TASK PROMPT —
Please pull out every line of the listing below that contains the word "each". Case counts.

DATA EXTRACT —
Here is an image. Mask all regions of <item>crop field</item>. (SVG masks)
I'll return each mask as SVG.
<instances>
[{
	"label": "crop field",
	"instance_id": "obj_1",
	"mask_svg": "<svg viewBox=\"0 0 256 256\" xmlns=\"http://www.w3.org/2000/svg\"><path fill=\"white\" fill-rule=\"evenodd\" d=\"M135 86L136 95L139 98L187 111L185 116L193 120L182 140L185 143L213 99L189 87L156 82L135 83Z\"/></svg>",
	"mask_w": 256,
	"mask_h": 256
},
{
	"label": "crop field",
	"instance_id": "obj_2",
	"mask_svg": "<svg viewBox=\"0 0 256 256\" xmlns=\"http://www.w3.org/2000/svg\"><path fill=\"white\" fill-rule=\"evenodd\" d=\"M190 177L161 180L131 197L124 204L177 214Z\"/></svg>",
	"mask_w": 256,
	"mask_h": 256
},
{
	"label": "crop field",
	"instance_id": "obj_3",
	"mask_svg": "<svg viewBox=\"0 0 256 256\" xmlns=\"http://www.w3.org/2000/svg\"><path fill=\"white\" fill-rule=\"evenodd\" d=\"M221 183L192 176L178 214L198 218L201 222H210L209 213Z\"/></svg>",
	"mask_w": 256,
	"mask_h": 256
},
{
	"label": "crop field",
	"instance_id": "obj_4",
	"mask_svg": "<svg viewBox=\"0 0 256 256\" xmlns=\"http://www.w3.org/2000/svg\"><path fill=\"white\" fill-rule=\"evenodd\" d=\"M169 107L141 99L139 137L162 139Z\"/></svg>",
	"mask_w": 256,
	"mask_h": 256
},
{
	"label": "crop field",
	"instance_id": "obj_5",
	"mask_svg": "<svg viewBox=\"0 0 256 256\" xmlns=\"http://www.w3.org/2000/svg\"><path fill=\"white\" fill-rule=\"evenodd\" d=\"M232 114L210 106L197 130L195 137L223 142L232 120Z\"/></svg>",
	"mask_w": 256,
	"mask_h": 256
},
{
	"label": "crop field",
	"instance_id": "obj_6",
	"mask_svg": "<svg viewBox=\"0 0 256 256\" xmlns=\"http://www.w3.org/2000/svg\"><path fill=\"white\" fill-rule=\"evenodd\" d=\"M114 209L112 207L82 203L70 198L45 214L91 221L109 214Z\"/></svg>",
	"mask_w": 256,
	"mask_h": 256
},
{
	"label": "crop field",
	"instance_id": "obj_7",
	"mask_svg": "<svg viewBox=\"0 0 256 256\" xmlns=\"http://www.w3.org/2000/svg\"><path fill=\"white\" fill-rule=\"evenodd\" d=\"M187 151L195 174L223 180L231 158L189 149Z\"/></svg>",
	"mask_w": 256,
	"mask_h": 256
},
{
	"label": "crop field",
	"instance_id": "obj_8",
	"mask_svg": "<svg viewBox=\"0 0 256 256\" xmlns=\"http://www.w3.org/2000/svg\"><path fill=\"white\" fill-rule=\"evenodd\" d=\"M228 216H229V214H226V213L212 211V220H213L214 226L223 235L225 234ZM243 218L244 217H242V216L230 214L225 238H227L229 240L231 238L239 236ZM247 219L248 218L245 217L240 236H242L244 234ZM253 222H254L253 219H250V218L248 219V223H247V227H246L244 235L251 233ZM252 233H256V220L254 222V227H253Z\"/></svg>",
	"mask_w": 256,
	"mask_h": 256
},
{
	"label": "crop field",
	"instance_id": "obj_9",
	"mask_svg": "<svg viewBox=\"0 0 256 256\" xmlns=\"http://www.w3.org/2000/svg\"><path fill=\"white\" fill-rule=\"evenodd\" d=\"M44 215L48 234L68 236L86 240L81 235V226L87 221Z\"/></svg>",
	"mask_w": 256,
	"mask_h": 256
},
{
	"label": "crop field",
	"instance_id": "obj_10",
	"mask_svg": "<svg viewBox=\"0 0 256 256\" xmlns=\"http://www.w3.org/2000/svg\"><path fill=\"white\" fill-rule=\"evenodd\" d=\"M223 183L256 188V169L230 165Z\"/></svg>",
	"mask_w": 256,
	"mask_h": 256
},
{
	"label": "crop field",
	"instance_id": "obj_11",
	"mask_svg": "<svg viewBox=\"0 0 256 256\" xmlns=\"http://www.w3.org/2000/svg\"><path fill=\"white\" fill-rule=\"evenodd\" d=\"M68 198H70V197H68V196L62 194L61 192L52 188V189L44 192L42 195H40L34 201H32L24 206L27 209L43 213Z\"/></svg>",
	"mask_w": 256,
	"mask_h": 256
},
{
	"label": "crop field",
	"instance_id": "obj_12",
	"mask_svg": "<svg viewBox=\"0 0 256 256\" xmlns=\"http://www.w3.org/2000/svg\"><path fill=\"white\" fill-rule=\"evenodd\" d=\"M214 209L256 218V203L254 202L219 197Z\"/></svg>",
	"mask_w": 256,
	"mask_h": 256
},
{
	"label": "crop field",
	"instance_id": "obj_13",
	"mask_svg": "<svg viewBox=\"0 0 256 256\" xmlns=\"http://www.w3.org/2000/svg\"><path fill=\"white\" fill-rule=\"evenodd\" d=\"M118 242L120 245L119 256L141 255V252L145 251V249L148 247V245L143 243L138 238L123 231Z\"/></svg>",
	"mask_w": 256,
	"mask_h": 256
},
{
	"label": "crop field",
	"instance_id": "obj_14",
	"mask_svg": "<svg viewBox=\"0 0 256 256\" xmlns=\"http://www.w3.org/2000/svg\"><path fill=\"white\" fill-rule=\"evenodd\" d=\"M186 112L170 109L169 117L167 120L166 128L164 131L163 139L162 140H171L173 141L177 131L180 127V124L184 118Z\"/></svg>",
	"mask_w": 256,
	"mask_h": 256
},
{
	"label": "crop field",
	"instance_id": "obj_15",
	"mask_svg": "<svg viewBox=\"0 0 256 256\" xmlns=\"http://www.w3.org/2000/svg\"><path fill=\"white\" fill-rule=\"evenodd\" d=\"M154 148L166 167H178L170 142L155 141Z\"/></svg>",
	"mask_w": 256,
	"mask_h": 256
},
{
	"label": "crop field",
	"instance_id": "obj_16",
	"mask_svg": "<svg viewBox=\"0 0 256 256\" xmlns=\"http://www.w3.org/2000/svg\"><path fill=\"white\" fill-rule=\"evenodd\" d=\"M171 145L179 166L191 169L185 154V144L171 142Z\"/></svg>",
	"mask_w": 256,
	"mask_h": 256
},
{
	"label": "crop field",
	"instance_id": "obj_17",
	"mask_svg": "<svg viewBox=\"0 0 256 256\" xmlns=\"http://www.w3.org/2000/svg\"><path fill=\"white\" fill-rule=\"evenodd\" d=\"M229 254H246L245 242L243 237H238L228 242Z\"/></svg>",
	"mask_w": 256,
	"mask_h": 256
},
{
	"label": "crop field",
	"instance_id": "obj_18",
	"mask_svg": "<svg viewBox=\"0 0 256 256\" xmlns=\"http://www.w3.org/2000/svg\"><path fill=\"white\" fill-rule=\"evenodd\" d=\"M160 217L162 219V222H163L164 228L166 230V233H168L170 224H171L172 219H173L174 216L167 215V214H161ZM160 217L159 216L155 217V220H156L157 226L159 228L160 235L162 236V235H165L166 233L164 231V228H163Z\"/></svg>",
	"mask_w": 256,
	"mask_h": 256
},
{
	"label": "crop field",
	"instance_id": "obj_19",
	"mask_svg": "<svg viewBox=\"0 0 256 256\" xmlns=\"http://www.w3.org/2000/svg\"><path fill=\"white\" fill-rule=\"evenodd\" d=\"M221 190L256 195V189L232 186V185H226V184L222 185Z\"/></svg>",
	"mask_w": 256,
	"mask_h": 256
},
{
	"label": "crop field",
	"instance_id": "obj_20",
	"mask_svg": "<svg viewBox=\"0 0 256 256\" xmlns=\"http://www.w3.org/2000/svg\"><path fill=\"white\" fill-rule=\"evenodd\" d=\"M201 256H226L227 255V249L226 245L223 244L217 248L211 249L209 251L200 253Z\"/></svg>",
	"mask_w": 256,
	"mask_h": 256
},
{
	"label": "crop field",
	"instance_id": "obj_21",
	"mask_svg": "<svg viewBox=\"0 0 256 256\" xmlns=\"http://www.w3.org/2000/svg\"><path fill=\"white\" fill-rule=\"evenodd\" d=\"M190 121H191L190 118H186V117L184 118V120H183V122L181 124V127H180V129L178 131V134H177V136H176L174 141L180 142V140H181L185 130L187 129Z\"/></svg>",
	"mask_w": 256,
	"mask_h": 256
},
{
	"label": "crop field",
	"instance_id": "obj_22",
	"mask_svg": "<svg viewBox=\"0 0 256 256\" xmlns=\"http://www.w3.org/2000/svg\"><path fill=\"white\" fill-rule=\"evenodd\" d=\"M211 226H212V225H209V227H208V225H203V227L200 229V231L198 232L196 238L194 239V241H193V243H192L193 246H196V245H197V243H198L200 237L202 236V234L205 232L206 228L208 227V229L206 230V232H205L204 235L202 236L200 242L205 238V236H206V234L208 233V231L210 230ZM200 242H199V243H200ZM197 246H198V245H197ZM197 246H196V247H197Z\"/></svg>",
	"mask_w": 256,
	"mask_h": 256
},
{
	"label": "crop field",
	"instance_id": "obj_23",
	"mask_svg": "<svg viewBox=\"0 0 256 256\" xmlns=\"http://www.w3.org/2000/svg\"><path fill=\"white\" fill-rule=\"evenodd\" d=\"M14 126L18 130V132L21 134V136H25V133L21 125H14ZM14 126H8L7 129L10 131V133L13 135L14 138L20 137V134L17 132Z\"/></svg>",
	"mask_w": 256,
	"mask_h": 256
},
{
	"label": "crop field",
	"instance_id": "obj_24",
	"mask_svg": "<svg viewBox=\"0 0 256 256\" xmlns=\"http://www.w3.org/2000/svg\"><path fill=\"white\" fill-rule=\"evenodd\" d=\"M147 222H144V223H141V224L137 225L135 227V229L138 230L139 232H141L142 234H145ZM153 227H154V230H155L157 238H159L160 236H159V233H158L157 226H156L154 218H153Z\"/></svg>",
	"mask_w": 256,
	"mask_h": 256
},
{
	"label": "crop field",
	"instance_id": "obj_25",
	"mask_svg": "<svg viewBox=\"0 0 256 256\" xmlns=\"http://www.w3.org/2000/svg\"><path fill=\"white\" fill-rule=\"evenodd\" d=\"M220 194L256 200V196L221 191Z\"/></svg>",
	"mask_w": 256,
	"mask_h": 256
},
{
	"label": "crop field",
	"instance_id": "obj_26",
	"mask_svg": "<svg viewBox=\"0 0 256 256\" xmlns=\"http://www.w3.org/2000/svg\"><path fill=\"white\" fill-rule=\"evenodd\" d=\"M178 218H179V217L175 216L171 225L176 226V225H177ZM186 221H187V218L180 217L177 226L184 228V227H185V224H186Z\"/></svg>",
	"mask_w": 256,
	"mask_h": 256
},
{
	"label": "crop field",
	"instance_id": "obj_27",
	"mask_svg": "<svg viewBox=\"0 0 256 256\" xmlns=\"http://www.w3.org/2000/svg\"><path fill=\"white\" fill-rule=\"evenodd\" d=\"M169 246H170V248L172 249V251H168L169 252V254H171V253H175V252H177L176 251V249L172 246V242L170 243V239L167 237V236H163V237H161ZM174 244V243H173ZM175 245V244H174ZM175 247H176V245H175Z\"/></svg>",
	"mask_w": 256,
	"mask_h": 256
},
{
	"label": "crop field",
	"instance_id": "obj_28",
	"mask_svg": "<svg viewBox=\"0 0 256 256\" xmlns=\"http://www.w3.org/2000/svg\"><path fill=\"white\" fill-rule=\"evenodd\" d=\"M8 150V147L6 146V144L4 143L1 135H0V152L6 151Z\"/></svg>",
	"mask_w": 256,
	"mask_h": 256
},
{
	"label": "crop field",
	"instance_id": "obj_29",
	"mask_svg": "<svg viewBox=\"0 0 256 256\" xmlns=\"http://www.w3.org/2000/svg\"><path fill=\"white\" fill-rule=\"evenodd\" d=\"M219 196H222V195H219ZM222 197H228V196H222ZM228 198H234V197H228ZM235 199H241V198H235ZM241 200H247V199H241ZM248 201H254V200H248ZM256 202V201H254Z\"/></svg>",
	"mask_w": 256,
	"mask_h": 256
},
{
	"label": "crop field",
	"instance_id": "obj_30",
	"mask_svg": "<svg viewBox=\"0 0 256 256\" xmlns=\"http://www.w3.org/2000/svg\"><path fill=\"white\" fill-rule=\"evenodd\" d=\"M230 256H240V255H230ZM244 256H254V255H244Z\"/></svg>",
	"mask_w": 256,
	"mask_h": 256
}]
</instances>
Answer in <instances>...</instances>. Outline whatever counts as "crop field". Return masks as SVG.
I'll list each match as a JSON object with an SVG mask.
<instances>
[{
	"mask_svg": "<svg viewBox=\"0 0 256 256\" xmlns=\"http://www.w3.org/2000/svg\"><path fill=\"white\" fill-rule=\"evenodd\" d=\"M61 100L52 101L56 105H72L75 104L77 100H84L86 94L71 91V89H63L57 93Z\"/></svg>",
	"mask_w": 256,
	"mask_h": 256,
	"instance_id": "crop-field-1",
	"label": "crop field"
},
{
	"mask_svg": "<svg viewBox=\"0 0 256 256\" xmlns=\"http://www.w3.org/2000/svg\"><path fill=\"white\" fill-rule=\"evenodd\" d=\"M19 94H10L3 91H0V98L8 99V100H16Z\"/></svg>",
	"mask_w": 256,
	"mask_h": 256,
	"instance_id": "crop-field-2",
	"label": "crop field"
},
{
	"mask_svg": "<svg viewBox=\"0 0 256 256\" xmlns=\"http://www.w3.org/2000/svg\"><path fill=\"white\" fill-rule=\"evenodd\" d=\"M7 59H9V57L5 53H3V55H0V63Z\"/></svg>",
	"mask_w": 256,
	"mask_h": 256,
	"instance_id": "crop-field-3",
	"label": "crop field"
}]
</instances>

EXPECTED OUTPUT —
I'll return each mask as SVG.
I'll list each match as a JSON object with an SVG mask.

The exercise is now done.